### Prompt 1
In the passage on the EPA's Vaughn indices, which two entries on the supplemental index are given only a Bates number?
### Prompt 2
Using only the passage on the EPA's Vaughn indices, explain why it treats the supplemental index entries "PRD 828" and "PRD 833" as a shortcoming.
### Prompt 3
Extend the passage on the EPA's Vaughn indices with a further paragraph that starts right after its final sentence.

------ Document ------

1. Inadequacy of the EPA‘s Vaughn Indices
Both substantively and structurally, EPA‘s two Vaughn indices are patently insufficient. EPA‘s “Vaughn Index provides, at best, thin descriptions of broad categories of materials, paired with assertions that merely parrot legal conclusions.” Am. Immigration Council v. U.S. Dep‘t of Homeland Sec., 950 F. Supp. 2d 221, 243 (D.D.C. 2013). Further, typically, a comprehensive Vaughn index will at least include the following information: “(1) an index identification number [(i.e., a Bates stamp number)]; (2) the document‘s subject; (3) its date; (4) the author; (5) the recipient; (6) the total number of pages; . . . ([7]) the disposition (that is, whether entirely or partially withheld); ([8]) the reason for being withheld; ([9]) the statutory authority for the withholding; and ([10]) the number of pages containing withheld information.” Judicial Watch, 449 F.3d at 146-47. The two Vaughn indices submitted in this case, however, are a jumbled and disorganized, inspiring little confidence that EPA has adequately kept track of each withheld document or fully considered, let alone explained, the basis for withholdings.
First, EPA‘s slapdash identification system seems designed to create confusion. Although a legend states that documents are referred to as either “PRD” for “produced with Bates number,” or “WIF” for “withheld in full,” email attachments, which were withheld in full, are not given their own identification number and are referred to only as an “attachment” to an email with a “PRD” number. See, e.g., Supp. Vaughn Index at 33 (referring to a document as “Attachment to PRD 1075”). Other parts of the Vaughn indices abandon any consistent numbering system altogether. For example, documents are referred to as “Document PRD 8/15 #1,” “WHF#1,” “WH#4,” “9/15 red#1,” and “9/15 Redaction 2,” without any explanation as to what these identifiers are supposed to mean. See Supp. Vaughn Index at 33, 34, 36, 40, 41. The lack of any consistent system of identifying and numbering documents raises serious questions about EPA‘s efforts to track responsive documents and fulfill the purposes of the Vaughn Index of providing sufficient information to the requester and the Court for
Second, at least two documents are listed on the supplemental Vaughn index as withheld with no explanation whatsoever—only a Bates number is provided. See Supp. Vaughn Index at 29–30 (entries “PRD 828” and “PRD 833”). The Vaughn indices do not explain whether these documents were withheld, in full or in part, or whether they are duplicates of other documents, and, if so, which ones. The Vaughn indices suggest that the documents may be duplicates of a document numbered “PRD 91,” but no document labeled “PRD 91” appears in the Vaughn indices.

------ Material shown ------

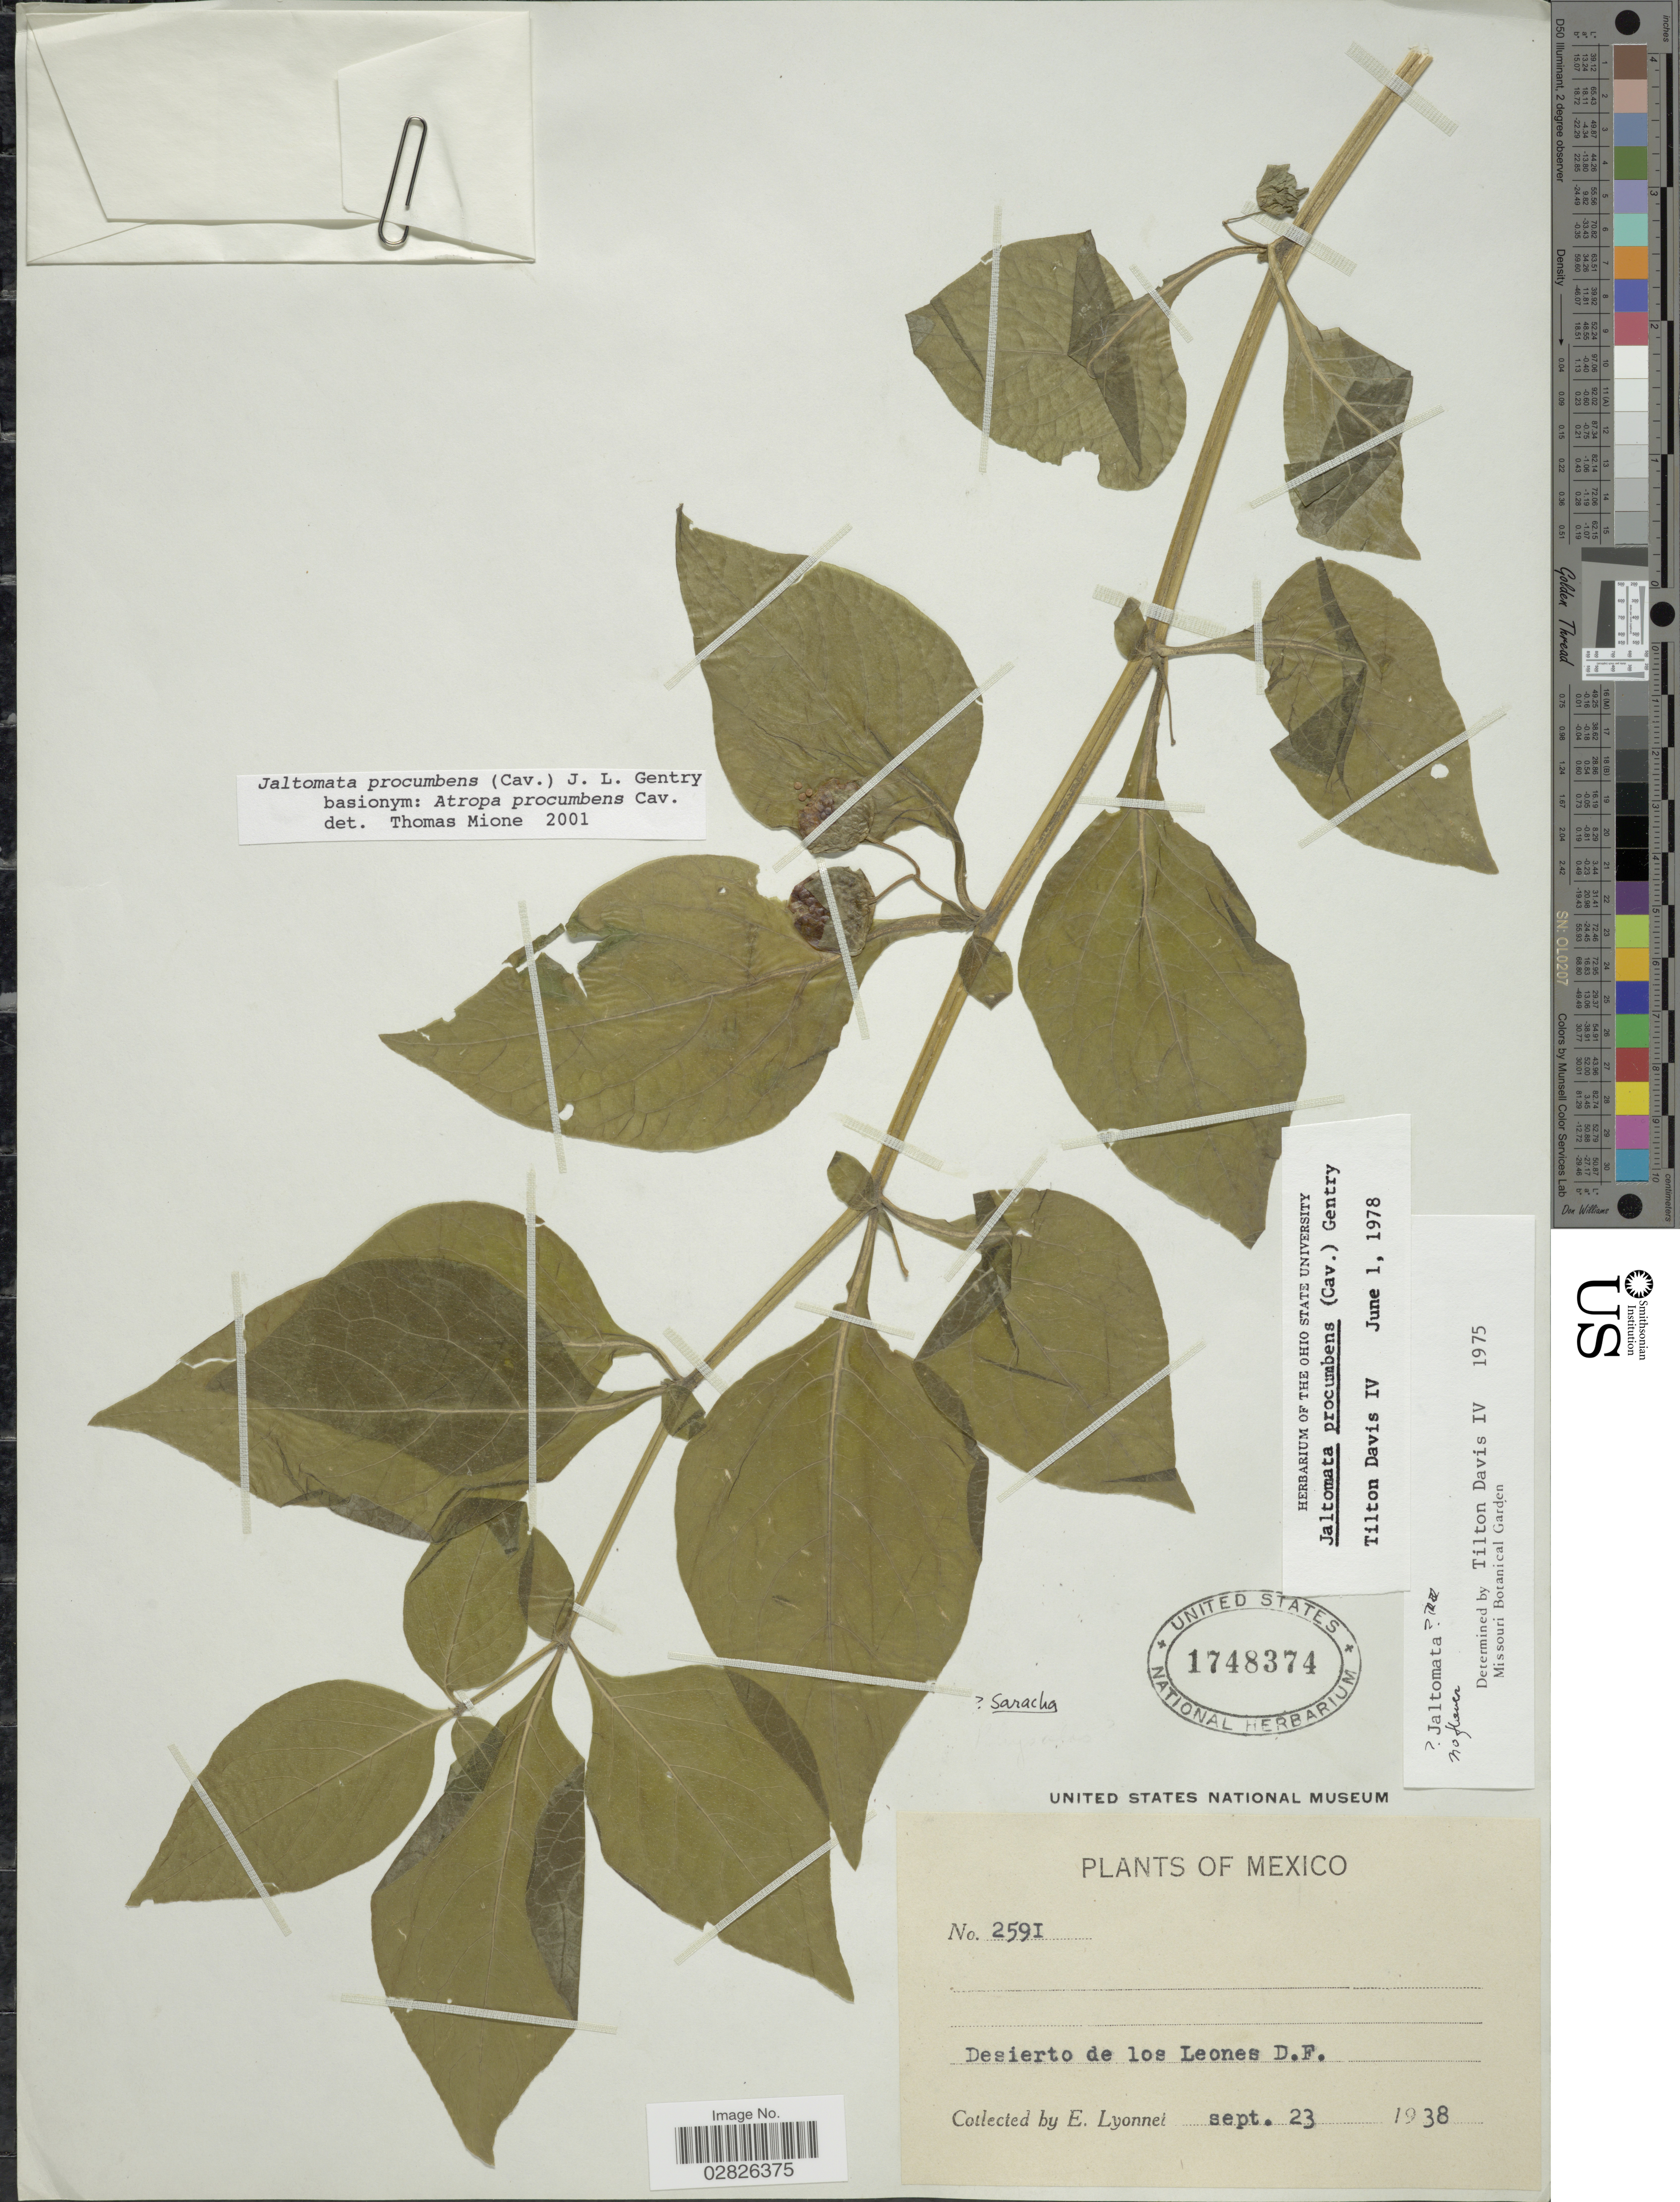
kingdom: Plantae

------
------ Material shown ------

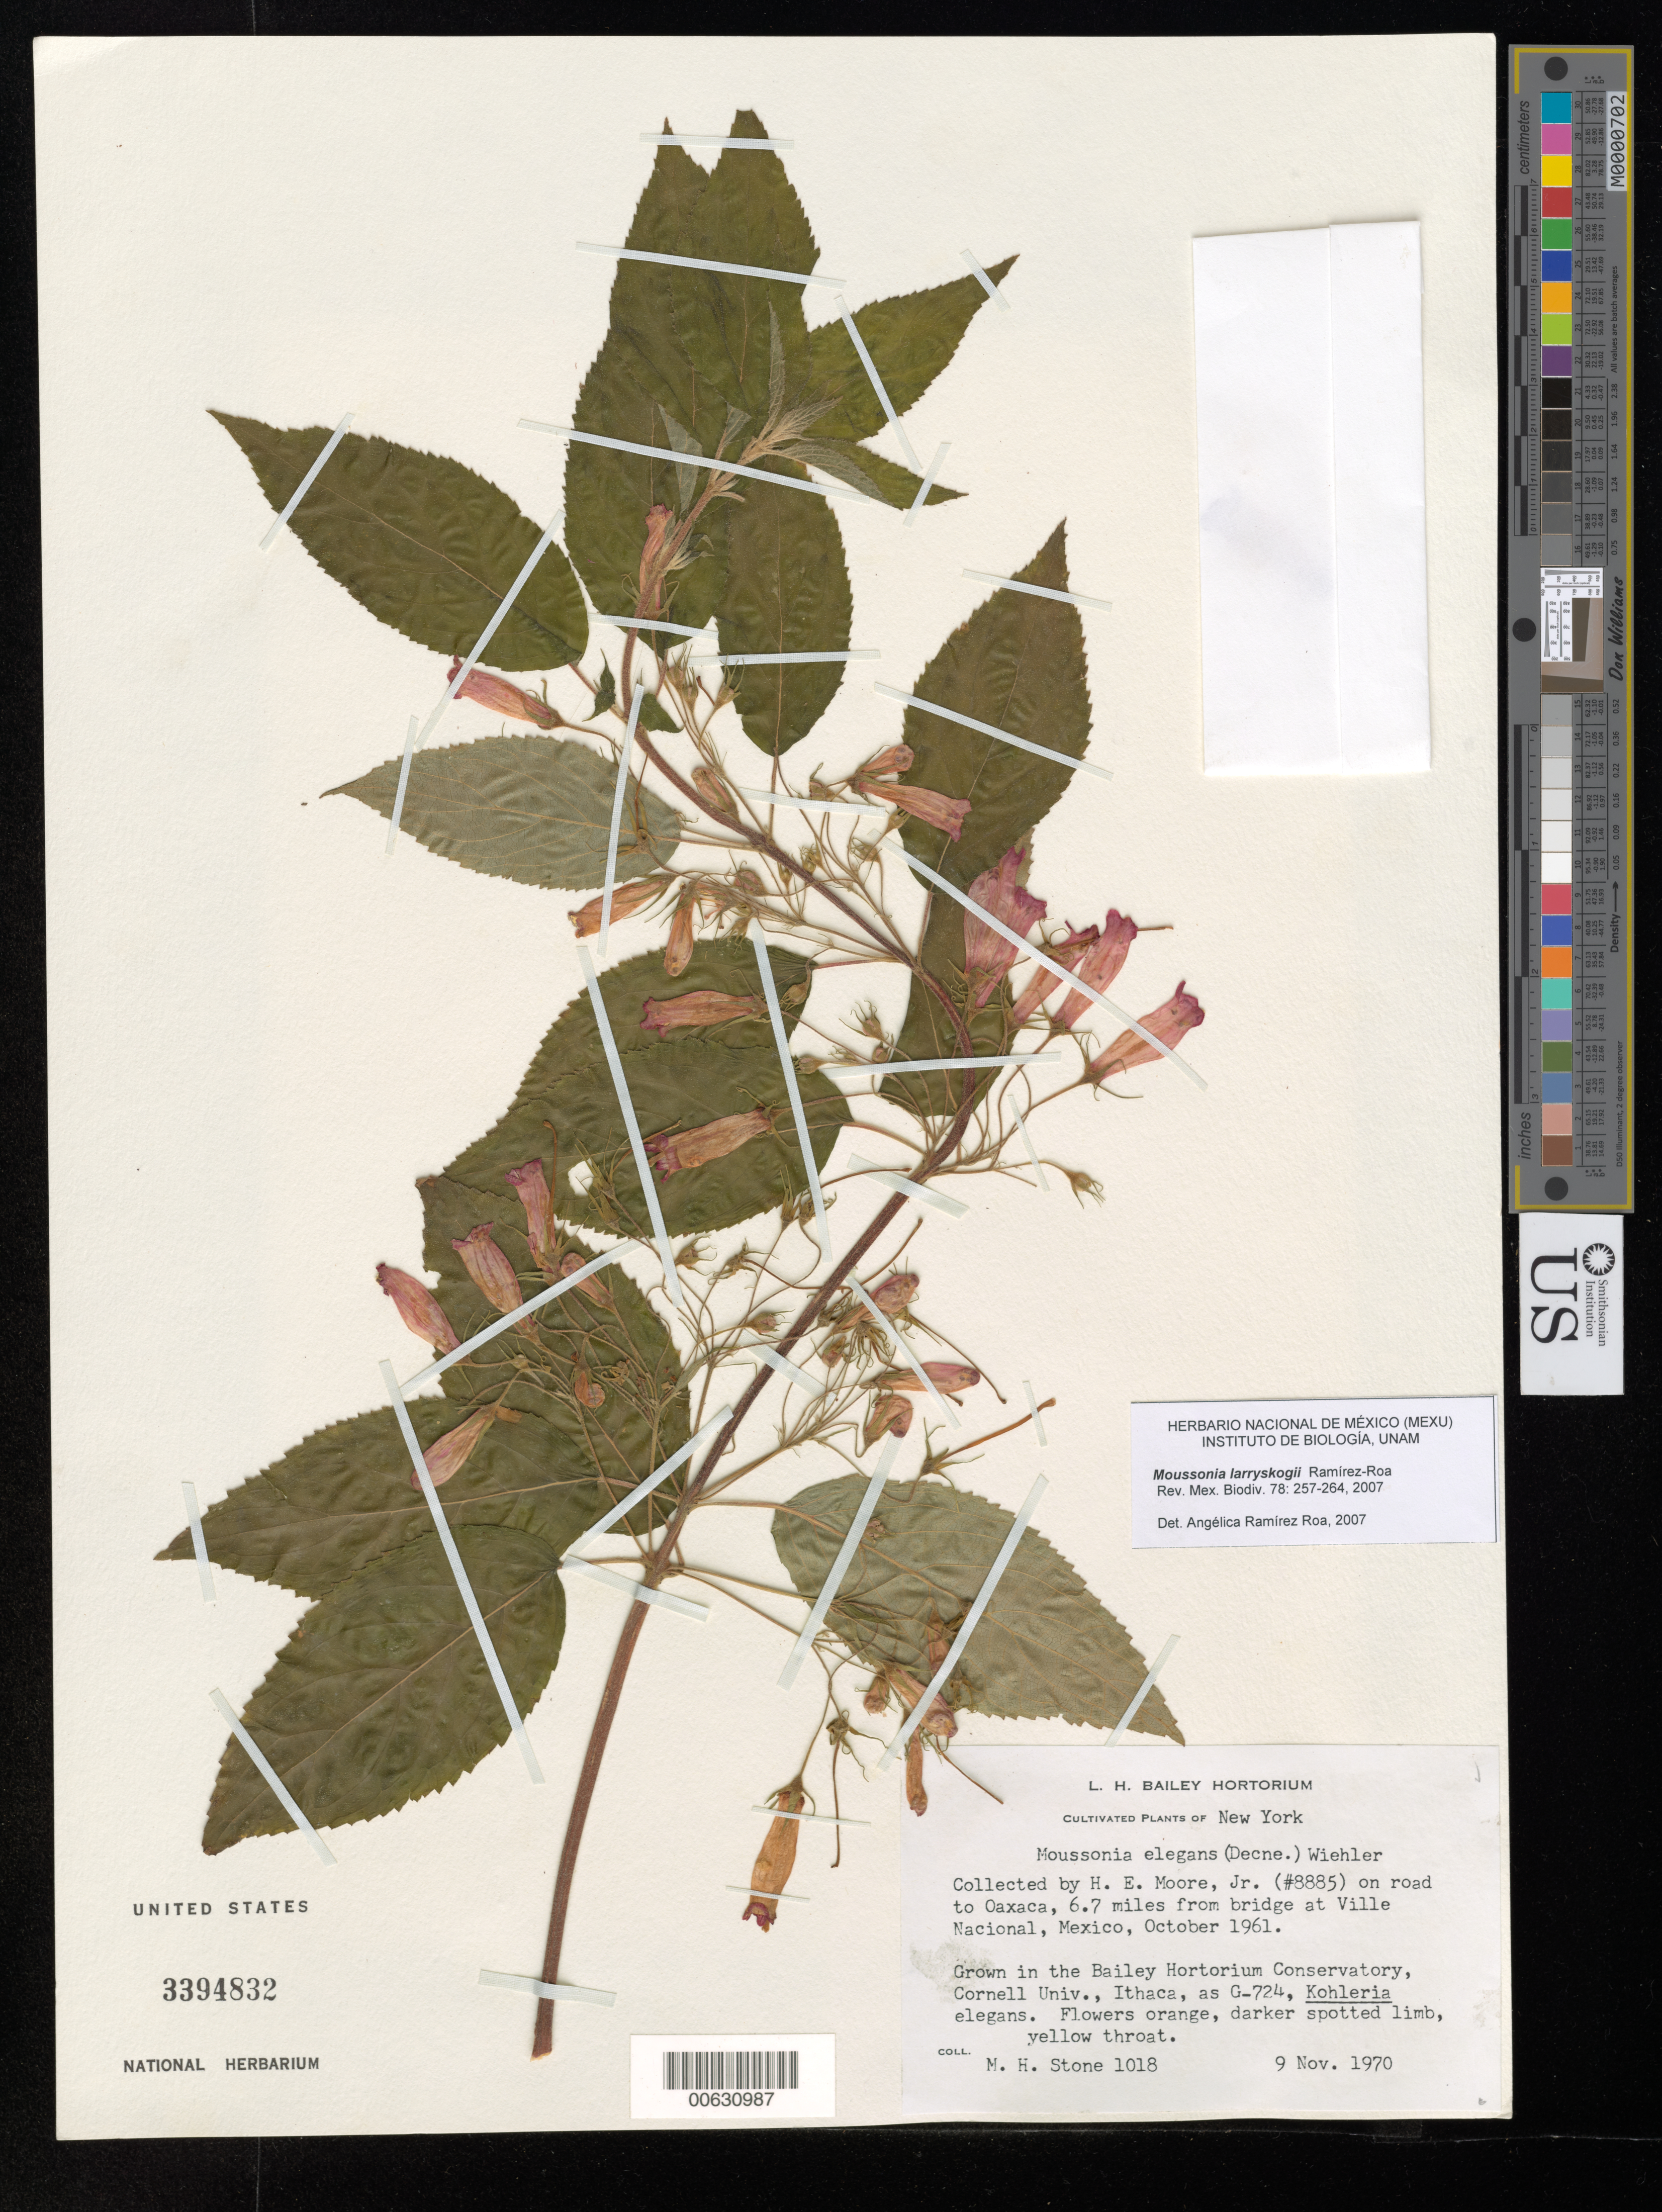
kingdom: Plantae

------

### Written reply 1
The entries "PRD 828" and "PRD 833."

### Written reply 2
The two entries are listed as withheld with nothing but a Bates number and no explanation. The indices do not say whether the documents were withheld in full or in part, or whether they are duplicates and of which documents. The indices hint that they may duplicate "PRD 91," but no document with that label appears in either index.

### Written reply 3
Third, as CBD points out, EPA‘s revised Vaughn Index obscures rather than clarifies. See Pl.‘s Mem. at 27–28. EPA unhelpfully fails to provide any explanation as to what changes were made to the first Vaughn index, leaving to opposing counsel and the Court the difficult task of comparing the two indices in an effort to figure out which materials EPA is in fact withholding. Although some information regarding the authors and recipients of several documents is added to EPA‘s supplemental 42-page index, at the same time other entries are eliminated from the original 39-page index—with no explanation.
For these reasons, after completion of the supplemental search, EPA is directed to submit a second supplemental Vaughn index for any documents the agency continues to withhold in full or in part. As the two submitted Vaughn indices are patently insufficient, the Court prescribes the following format for any supplemental Vaughn index to include a separate numbered entry for each document, including for each email (or email chain) and for each email attachment (which shall be separately listed in consecutive order after its associated email): (1) a document number; (2) an index identification number (i.e., a Bates stamp number); (3) the document‘s subject or title; (4) its date; (5) the author and the author‘s job title; (6) the recipient and the recipient‘s job title; (7) the total number of pages; (8) the disposition (whether it is entirely or partially withheld); (9) the reason for being withheld; (10) the statutory authority for the withholding; and (11) the number of pages with redacted, withheld information. See Judicial Watch, 449 F.3d at 146–47.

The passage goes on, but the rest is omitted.